### [Text passage]

Thursday, December 23, 2004
Jeffry Cudlin Goes Yard
That's new baseball talk (new to me) for hitting a home run. The current issue of the Washington City Paper has Cudlin's review of the area's visual arts year gone by.
And I'll be damned if Cudlin doesn't just hit a very readable homer, but also throws a couple of tight fastballs (awright, awright... enough with the baseball talk).
On Blake Gopnik:
"Ostensibly, Blake Gopnik is the Washington Post’s art critic of note. But his coverage of the art scene this year has seemed less concerned with Washington than with a certain city to the north: He wrote a travelogue on the galleries of Chelsea, and he recently began conducting studio visits with artists living and working in Brooklyn. Still, certain D.C. events were on Gopnik’s mind, if not on his itinerary. We could count on him to draw attention to anything confirming his worst suspicions about his occasional hometown — say, those PandaMania bears, or, yes, the redundant controversy of Artomatic (in which I participated)."That was very good, and it takes cojones to say it; and there's more. Cudlin praises Dixon, references a well-known BLOG and slams Jessica:
"Meanwhile, thoughtful freelance critic Glenn Dixon — the only area reviewer to write on a 19.3 grade level, according to one local art blog — bailed on the Washington City Paper and made an auspicious debut in the Post’s Galleries column. Then he promptly thought better of it and bailed once more —which leaves column readers again with Jessica Dawson and only the blandest publicizing imaginable. But now only twice a month."Ouch! I do disagree with Cudlin's broad characterization of cooperative galleries when he writes that "Numark [Gallery] stands out in a ’hood that’s home to craftsy emporiums such as Zenith Gallery and — even more dubious — pay-to-show member galleries such as Touchstone."
I disagree 1000% with his characterization of artist-run cooperative galleries.

### [Records shown]
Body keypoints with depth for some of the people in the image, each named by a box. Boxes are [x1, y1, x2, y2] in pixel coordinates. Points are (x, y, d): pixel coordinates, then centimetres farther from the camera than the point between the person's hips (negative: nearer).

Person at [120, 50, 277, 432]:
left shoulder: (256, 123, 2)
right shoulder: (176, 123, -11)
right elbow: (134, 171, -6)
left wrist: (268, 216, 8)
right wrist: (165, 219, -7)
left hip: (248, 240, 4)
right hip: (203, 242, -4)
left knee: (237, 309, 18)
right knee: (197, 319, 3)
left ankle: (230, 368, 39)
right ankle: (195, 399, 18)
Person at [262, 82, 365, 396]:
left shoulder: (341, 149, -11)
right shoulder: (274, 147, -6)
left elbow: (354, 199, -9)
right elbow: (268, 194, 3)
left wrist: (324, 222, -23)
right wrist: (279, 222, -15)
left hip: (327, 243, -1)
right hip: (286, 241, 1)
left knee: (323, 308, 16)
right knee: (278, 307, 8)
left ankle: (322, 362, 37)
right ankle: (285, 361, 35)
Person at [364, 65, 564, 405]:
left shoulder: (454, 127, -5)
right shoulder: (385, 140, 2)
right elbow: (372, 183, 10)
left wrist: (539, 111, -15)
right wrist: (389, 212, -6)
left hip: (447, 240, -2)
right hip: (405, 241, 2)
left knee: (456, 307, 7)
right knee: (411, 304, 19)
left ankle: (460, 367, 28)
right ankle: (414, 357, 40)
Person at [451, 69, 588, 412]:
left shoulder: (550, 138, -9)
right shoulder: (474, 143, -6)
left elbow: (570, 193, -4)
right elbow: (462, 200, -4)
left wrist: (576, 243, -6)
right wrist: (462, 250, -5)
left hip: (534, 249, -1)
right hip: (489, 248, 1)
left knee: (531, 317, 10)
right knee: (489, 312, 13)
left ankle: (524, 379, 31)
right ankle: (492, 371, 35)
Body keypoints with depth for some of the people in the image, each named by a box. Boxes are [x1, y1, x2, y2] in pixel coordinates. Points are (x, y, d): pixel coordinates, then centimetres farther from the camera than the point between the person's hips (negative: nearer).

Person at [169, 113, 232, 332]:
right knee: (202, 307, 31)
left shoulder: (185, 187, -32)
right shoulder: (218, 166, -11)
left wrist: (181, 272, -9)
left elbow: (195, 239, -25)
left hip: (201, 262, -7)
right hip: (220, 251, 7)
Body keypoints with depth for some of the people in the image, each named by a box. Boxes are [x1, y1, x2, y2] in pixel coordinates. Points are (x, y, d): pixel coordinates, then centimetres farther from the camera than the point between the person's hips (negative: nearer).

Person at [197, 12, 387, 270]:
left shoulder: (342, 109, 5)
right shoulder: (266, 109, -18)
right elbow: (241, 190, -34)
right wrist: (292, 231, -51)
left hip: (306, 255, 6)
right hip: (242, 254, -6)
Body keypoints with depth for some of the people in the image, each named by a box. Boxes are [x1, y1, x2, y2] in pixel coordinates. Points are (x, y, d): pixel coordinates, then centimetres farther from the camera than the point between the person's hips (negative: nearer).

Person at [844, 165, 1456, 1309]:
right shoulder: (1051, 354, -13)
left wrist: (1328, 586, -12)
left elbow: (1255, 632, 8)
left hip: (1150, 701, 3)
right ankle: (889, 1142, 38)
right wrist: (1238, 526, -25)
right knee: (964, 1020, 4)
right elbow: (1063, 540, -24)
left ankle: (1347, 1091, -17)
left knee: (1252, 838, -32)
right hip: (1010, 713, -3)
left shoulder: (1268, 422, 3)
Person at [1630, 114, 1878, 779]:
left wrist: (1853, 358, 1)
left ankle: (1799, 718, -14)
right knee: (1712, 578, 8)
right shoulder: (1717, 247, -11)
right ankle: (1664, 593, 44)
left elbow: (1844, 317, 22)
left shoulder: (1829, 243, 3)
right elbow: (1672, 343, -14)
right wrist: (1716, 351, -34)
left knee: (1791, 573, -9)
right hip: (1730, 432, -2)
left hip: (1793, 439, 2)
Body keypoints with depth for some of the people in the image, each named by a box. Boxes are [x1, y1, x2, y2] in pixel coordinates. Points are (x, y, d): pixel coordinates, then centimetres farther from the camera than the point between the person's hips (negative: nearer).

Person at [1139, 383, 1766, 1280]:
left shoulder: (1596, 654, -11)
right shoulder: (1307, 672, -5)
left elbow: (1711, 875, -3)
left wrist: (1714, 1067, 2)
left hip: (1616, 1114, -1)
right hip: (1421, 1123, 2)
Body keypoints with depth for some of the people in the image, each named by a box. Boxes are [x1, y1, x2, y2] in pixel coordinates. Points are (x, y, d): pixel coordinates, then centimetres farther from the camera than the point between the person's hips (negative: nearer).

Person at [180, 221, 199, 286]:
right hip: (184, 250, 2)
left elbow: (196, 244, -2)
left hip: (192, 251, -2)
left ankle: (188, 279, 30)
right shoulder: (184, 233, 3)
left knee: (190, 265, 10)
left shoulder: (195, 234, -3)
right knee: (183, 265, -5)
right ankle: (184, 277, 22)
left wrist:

### [Exercise prompt]
Decide whether each statement agrees with the blog post about Jeffry Cudlin's review: (a) Glenn Dixon's debut in the Post's Galleries column is described as auspicious; (b) Cudlin states that he did not take part in Artomatic; (c) the blog's author agrees with Cudlin's characterization of cooperative galleries. Answer yes or no for each and quote the words that decide it.

### [Output of the task]
(a) Yes: "made an auspicious debut in the Post’s Galleries column"
(b) No: "(in which I participated)"
(c) No: "I disagree 1000% with his characterization of artist-run cooperative galleries."